| TASK GOAL |
What lines below mention the word "index"? Copy each one.

[Collected data]
——

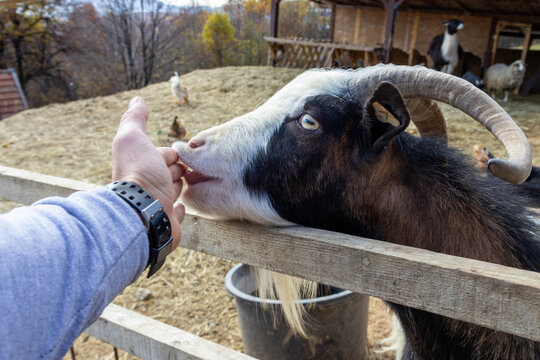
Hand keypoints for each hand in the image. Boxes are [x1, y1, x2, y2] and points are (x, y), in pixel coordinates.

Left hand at [111, 97, 184, 248]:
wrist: (142, 211)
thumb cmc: (138, 173)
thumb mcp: (132, 139)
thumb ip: (134, 120)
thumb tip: (137, 100)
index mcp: (144, 166)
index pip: (165, 156)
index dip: (173, 153)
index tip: (183, 153)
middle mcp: (149, 186)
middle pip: (171, 173)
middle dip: (179, 169)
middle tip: (191, 168)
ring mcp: (159, 205)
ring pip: (176, 192)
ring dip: (181, 187)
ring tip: (192, 184)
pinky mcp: (169, 224)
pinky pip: (177, 214)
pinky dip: (180, 209)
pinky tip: (181, 207)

——

| EXERCISE RESPONSE |
index mcp: (144, 166)
index pip: (165, 156)
index dip: (173, 153)
index tip: (183, 153)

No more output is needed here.